What statistics are most useful for this? An important one is the ratio of government spending to GDP. The Dillow thesis should predict that South Korea (32%) will have these problems far more intensely than France (54%). Yet last year South Korea had twice the economic growth of France.
To be clear, the statistics don’t support the opposite thesis - that it’s the lack of capitalist intensity which causes the problems. But there are clearly other factors at play.
Posted by: georgesdelatour | February 27, 2019 at 11:59 AM
We used to be a relatively high wage / low property price economy, and we’re become a relatively low wage / high property price economy. There must be some mystery factor behind this change. Any suggestions?
The property price factor is enormous. Between 1996 and 2016 property prices rose by 280% nationally and 500% in London. At the bottom, higher rents effectively reduce real wages. At the top, when the profits from property become really high, it sucks resources away from more productive investments.
Posted by: georgesdelatour | February 27, 2019 at 12:32 PM
@ georgeadelatour.
Hmmm. As the UK population rockets towards 80 million I wonder what could possibly be contributing to a shortage of housing pushing up prices? I wonder if landlords buyng houses then subletting them as multiple occupancy accommodation to immigrants coming from poor countries to work in low-wage jobs in the UK might, in some way, serve to push up property prices?

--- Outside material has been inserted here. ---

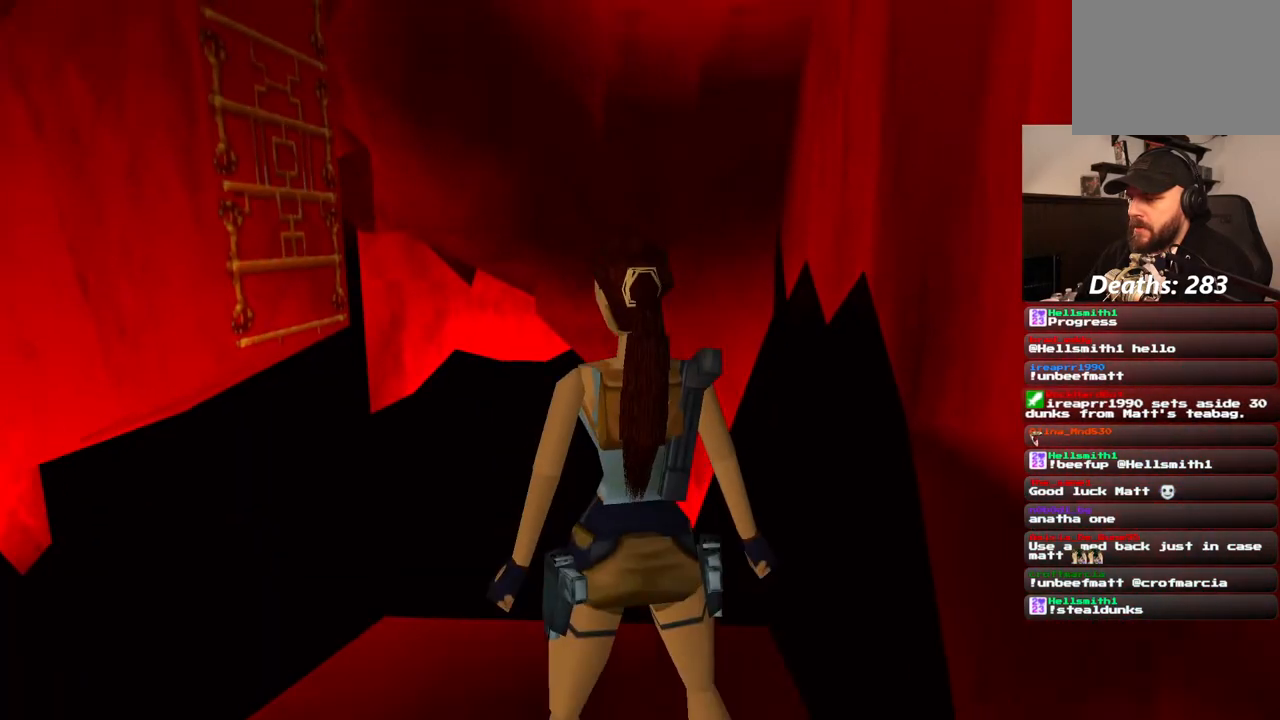
{"buttons": [], "left_stick": "center", "right_stick": "center", "events": []}
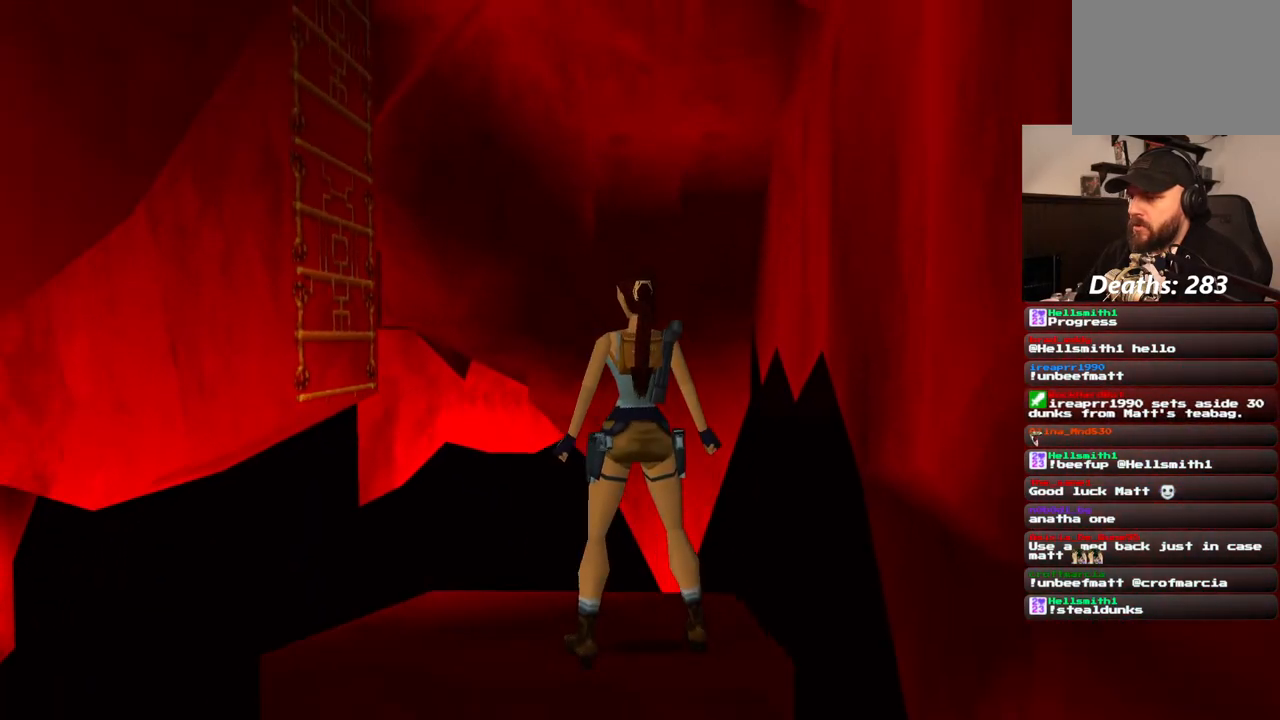
{"buttons": [], "left_stick": "center", "right_stick": "center", "events": []}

Of course we could just build more houses. Enough for 16 million extra people. Like building The Netherlands in a generation (okay its 17 million ...). I can't see why that would be a challenge.
Posted by: Dipper | February 27, 2019 at 01:46 PM
And the stagnation is pretty much everywhere, not just the UK. It's almost as if capitalism needs virgin fields to send its externalities to in order to create "growth"
Infinite growth on a finite planet?
Posted by: marku52 | February 27, 2019 at 04:14 PM
There’s lots of “catch up” GDP growth going on all over the world. Last year Asian countries like India, Vietnam and China all managed to grow by around 7%; as did African countries like Ethiopia, Ivory Coast and Senegal; and in Europe Romania managed that too. Its just the already very rich countries which now find it hard to grow like that.
That’s why I don’t think the “capitalism equals low GDP growth” argument really works. I think Tyler Cowen’s books, like “The Great Stagnation”, “Average Is Over” and “The Complacent Class” all do a good job of analysing the problems a typical developed OECD country faces.
Posted by: georgesdelatour | February 28, 2019 at 08:45 AM
You are sharing a view that a lot of people have had here for a long time. But you must also include policy failure as part of the failures in capitalism. Hubris was behind policy during the Great Moderation, and it was during this time that problems were building up which manifested in the GFC. Unconventional policy measures (that owe nothing to mainstream/New Keynesian theory - they owe far more to the historicalJapanese experience) and expansionary policy initially implemented helped avoid another GFC and a deep recession, but they did not go far enough in addressing the real problems. We need far more government intervention in resource allocation, but this going against what mainstream economists have said since Samuelson. They will come around eventually - and no doubt say "they knew it all along".